Records from a collection
=== Begin Enclosure ===
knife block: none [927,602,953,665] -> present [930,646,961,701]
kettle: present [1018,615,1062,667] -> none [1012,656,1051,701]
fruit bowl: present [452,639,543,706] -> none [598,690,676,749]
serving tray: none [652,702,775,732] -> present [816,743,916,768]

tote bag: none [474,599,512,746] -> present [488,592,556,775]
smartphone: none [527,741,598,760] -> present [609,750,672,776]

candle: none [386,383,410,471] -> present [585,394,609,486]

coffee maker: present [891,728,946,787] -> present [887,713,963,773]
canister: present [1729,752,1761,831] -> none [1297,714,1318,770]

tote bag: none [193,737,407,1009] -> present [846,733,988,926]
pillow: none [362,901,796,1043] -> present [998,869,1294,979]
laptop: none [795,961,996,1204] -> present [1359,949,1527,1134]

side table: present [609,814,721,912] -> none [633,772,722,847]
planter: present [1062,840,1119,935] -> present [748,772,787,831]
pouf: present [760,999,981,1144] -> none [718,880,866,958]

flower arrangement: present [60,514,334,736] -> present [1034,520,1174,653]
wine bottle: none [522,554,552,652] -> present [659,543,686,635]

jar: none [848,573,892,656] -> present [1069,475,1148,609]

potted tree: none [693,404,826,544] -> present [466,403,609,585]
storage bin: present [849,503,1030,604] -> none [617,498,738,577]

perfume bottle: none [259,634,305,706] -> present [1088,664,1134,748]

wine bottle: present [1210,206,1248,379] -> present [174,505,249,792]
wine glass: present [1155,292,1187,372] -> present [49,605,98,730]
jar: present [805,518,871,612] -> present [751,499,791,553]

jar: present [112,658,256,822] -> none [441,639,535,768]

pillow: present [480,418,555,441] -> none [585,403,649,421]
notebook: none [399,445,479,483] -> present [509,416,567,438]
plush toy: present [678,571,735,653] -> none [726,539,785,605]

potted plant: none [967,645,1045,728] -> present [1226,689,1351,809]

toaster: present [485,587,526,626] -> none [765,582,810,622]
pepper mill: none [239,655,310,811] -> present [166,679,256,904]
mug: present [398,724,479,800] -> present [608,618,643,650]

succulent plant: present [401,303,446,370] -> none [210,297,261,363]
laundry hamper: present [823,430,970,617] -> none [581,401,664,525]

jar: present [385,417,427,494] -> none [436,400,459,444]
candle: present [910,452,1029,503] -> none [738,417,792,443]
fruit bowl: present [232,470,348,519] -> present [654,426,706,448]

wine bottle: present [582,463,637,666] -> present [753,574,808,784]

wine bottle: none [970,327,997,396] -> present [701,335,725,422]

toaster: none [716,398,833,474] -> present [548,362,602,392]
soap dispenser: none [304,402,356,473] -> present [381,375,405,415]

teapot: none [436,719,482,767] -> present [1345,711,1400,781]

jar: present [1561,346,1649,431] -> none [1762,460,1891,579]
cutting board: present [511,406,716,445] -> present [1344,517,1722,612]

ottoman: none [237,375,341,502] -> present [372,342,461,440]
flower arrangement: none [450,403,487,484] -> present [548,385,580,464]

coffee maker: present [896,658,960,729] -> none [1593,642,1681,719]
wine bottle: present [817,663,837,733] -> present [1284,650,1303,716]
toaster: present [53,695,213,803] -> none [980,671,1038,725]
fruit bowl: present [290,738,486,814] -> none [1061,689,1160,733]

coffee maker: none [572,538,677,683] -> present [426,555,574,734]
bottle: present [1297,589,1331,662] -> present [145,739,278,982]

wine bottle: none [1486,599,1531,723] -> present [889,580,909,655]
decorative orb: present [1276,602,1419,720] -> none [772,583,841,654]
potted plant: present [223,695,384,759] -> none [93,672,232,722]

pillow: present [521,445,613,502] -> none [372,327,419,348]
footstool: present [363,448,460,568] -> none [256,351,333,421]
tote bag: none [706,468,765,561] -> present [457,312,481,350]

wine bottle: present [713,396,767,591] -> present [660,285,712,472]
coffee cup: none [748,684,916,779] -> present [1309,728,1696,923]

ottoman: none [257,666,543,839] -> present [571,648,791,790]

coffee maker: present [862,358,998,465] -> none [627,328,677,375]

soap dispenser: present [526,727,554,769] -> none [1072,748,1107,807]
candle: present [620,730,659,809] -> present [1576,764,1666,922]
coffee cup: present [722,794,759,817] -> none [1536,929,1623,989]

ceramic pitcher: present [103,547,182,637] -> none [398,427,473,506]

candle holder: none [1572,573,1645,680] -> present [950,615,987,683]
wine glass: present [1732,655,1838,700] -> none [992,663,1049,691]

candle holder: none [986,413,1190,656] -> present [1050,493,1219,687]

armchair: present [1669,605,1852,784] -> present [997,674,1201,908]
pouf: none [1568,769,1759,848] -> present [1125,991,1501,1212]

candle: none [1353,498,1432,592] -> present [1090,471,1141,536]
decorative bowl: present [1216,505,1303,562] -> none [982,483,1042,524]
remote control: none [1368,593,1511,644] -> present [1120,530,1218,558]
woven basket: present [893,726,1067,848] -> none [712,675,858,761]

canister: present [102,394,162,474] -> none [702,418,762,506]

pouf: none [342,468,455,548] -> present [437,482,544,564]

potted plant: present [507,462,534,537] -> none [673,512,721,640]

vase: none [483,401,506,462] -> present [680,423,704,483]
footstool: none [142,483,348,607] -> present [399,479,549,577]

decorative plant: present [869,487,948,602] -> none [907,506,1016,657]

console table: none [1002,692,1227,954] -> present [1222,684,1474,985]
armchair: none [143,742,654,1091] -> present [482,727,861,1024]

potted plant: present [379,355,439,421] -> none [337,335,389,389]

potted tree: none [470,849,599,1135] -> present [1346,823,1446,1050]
=== End Enclosure ===
> **WRITTEN TASK**: Wherever the word "coffee" appears in the entries above, copy that line.

> **SOLUTION FOR THIS TASK**:
coffee maker: present [891,728,946,787] -> present [887,713,963,773]
coffee maker: present [896,658,960,729] -> none [1593,642,1681,719]
coffee maker: none [572,538,677,683] -> present [426,555,574,734]
coffee cup: none [748,684,916,779] -> present [1309,728,1696,923]
coffee maker: present [862,358,998,465] -> none [627,328,677,375]
coffee cup: present [722,794,759,817] -> none [1536,929,1623,989]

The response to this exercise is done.